George P. Hartwick, III

hartwick

A history of working hard for his community

 From his earliest days as a scholar-athlete in the blue-collar town of Steelton, George P. Hartwick, III has worked hard for everything he has and does.

His never-say-die spirit has led to numerous awards, a rapid climb to national recognition in the field of human services, and dramatic gains in Dauphin County’s economy, cultural diversity, human service delivery, and quality of life.

From new housing projects and a deliberate focus on cultural inclusion to cutting-edge strategies to cope with mental illness in prison, the opioid epidemic, keeping families together and more, George has pushed hard for ideas and innovations that transform lives –and he has succeeded. 

More notably, he and his fellow commissioners have achieved success while still holding the line on taxes for a remarkable 14 years in a row.

Lessons from his youth

Passion and perseverance are not only in his DNA but a byproduct of his experiences.

Growing up in the gritty town of post-industrial Steelton, George was afflicted with a degenerative hip disease called Perthes, which left him in leg braces for five years. George learned at a very young age to overcome obstacles, embrace differences, and respect people from all walks of life.

When faced with challenges, he redoubled his efforts to excel and went on to compile the most wins in the history of Steelton-Highspire High School in the sport of wrestling. He also played football and baseball. Born without a silver spoon in his mouth, he worked his way through Pennsylvania State University and was the first in his family to graduate from college. 

A devotion to his community

George’s desire to help others drew him to public service at a young age and at 24, he was elected as Steelton’s mayor, becoming the youngest mayor ever elected in Pennsylvania. During his two terms, he began the successful process of turning Steelton around and priming the borough for continued economic growth it sees today.

Now serving his fourth term on the Dauphin County Board of Commissioners, George has primary oversight of the county's Human Services Department, Human Resources, Children and Youth, Juvenile Probation, Area Agency on Aging and other initiatives.

Always looking for ways to help the lives of the county’s residents, George has expanded Meals on Wheels to all eligible seniors, tackled elder abuse, helped implement a “warm hand-off” that immediately arranges addiction treatment for those taken to emergency rooms following overdoses, coordinated care for those displaced by the closing of Harrisburg State Hospital, and so much more. 

Working to improve the system for everyone

Recognizing the success and innovation in his leadership, he was selected to serve as the Chairman of the County Commissioners Association of PA’s (CCAP) Human Services Committee.

He was also elected as Pennsylvania’s representative to the National Association of Counties’ (NACo) County Leadership Institute as well as to serve on NACo’s executive board, representing Pennsylvania. He has testified frequently on human services funding, flooding, addiction, child abuse, prison reform, and other county issues before the Pennsylvania House and Senate. 

George was recently appointed by the state Supreme Court to serve on the Lawyers Fund for Client Security, where he helps compensate victims of unscrupulous attorneys and restore confidence in the legal profession.

The many marks of recognition he has earned include the “MLK, Jr. Dream Showcase – Dream Keeper Award” and the Pennsylvania Department of Community and Economic Development Governor’s Award for Local Government in 2017. He also won the CCAP President’s Award in 2016 and 2014, the Latino Hispanic American Community Center Award, the 2015 Greater Harrisburg NAACP Presidential Citation, and the 2014 Governor’s Award for Local Government Excellence.

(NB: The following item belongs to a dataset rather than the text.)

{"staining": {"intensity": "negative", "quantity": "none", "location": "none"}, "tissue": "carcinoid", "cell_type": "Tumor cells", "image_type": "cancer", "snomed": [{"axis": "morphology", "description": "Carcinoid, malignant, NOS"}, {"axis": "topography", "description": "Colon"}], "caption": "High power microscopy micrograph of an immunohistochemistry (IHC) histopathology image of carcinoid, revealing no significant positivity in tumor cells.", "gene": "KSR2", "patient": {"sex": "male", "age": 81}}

Illustrating his trademark “Hard work is the Hartwick way” mantra, the time and energy he expended on behalf of the Dauphin County Democratic Committee earned him the Chairman’s Award in 2014 and 2015-16.

His natural leadership skills and proactive, results-oriented approach led to his selection by his fellow county commissioners across the state for the prestigious COMCARE “Commissioner of the Year Award” in 2011. He was also honored by the Harrisburg Regional Chamber and CREDC with the 2006 "Government Leader of the Year" Award, along with his two fellow commissioners. Together, they also received the "Helping Hand" Award from Big Brothers/Big Sisters of the Capital Region and multiple "Waste Watcher" Awards from the state Department of Environmental Protection for improved recycling and waste reduction.  The commissioners were also named "Champions of Diversity" by the Institute for Cultural Partnerships.

A selection of his other awards includes the Pennsylvania Citizens for Better Libraries (PCBL) Local Public Official Award, S.W.A.N. Collaboration Award, the Harambee Recognition Award of the Nguzo Saba Ujoma-Unity, and Electorate for President Obama Electoral College.

Despite these honors, George finds his greatest legacy to be his children. He is the proud father of Alexis, Lauren, Jordan and George IV. He believes changing the world for the better begins with being a good parent. 

Guiding George efforts to serve his community is his deeply held conviction that those who have walked through adversity have the power and responsibility to help those who are still struggling.